When we were asked to lead the planning and implementation of the business intelligence initiative for the Overseas Buildings Operations Bureau of the US Department of State, which is responsible for the ~$50 billion global portfolio of ~24 thousand buildings through which the US coordinates diplomacy, development, and defence, doing one thing well meant the possibility of enabling members of the Department’s ~90k personnel to transform results on safety and stability, cost of living, or other improvement goals for the millions of US and global citizens they touch.
At Masco Corporation, one of the world’s largest manufacturers of brand-name building products, we have had the privilege of helping their corporate head of EHS and sustainability, Sara Osterman, transform their sustainability program.
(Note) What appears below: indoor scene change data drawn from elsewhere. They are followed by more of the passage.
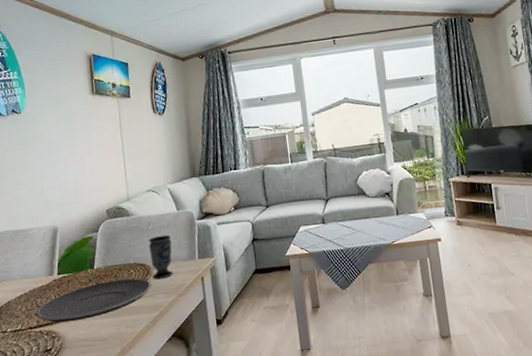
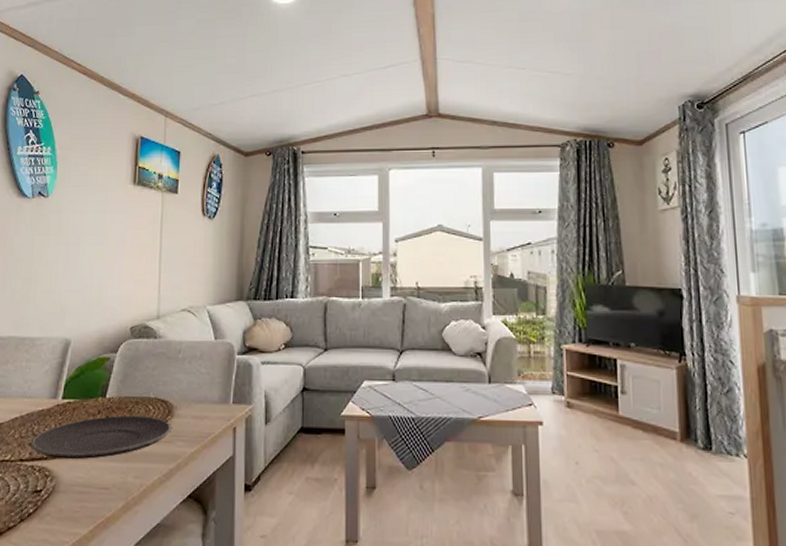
cup: present [149,234,174,280] -> none [174,367,203,423]

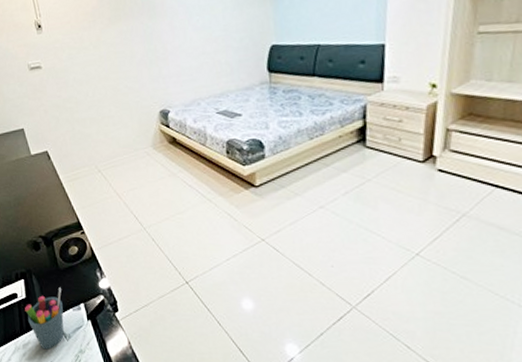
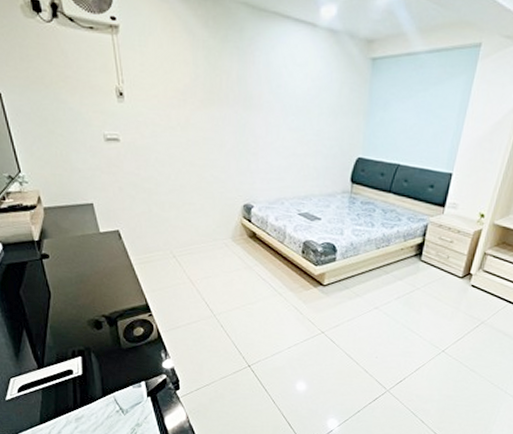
pen holder: present [25,287,64,350] -> none [80,366,122,423]

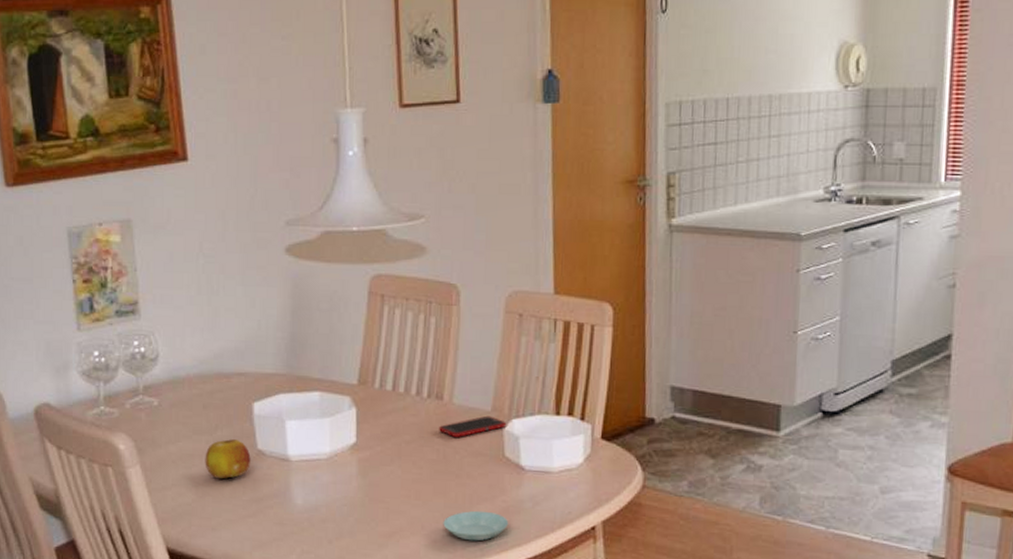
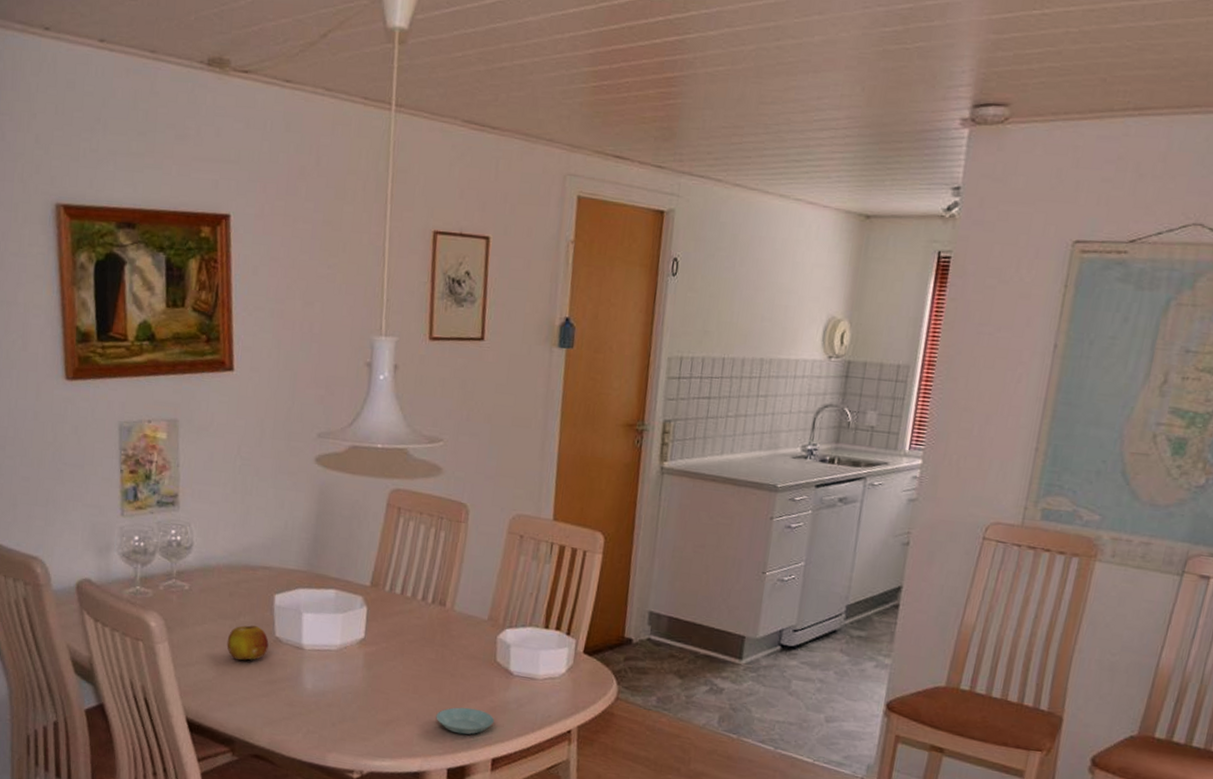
cell phone: present [439,415,507,437] -> none [440,623,501,641]

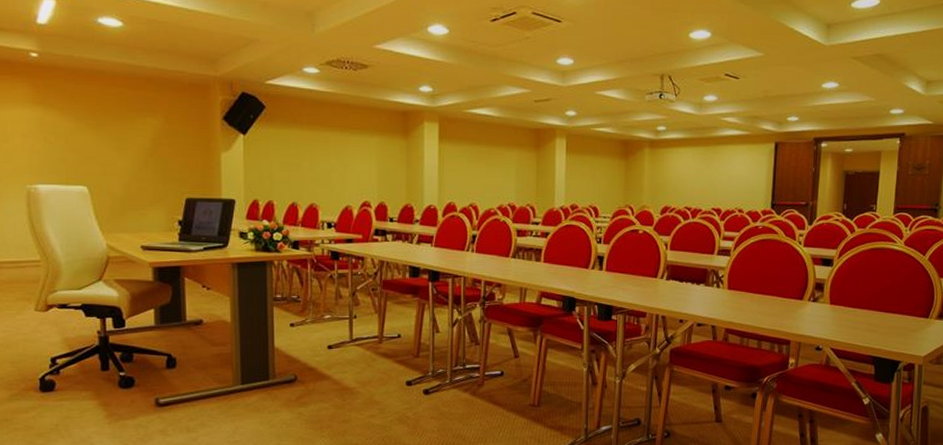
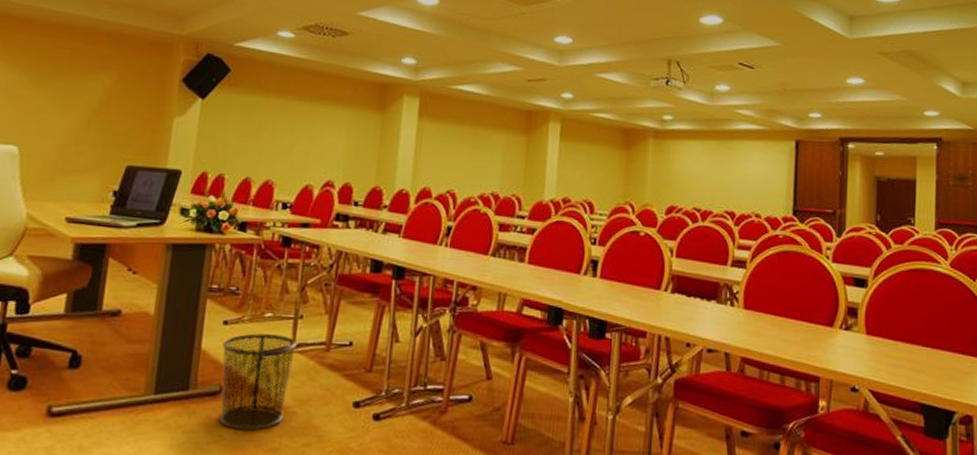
waste bin: none [292,332,354,409] -> present [219,333,297,431]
In their most recent Corporate Sustainability Report, CEO Keith Allman recognized her work and the partnership with Green Diamond, through which we have helped devise and implement strategies and technologies to capitalize on sustainability for strategic planning, management, measurement, innovation, stakeholder engagement, and the bottom line.
What are your endeavours for the future and where do you see things near-term?
Near-term, we will continue to focus on helping clients achieve breakthroughs they want on the performance and risk management. For strategy consulting, that means continuing to help with governance, materiality assessment, measurement, reporting, and change management. For technology, it means continuing to focus on helping with things like data capture, integration, prediction and prescription via IoT, big data, data science, augmented and virtual reality, artificial intelligence, and so on.
Longer-term, we have a few ambitions. First, we want to help unify the vast array of opinions and protocols on what defines a “smart,” “innovative,” “resilient,” and/or “sustainable” organization into one standard, or at least a set of conforming standards. We want to connect private wealth and financial markets with public projects, harnessing the potential of business models that unleash public-private-partnerships in new ways. We want to establish an R&D arm for incubating new technology, including with partners. And finally, we want to create an actual sustainable city, to become the model for scaling to sustainable regions, countries, and ultimately the world.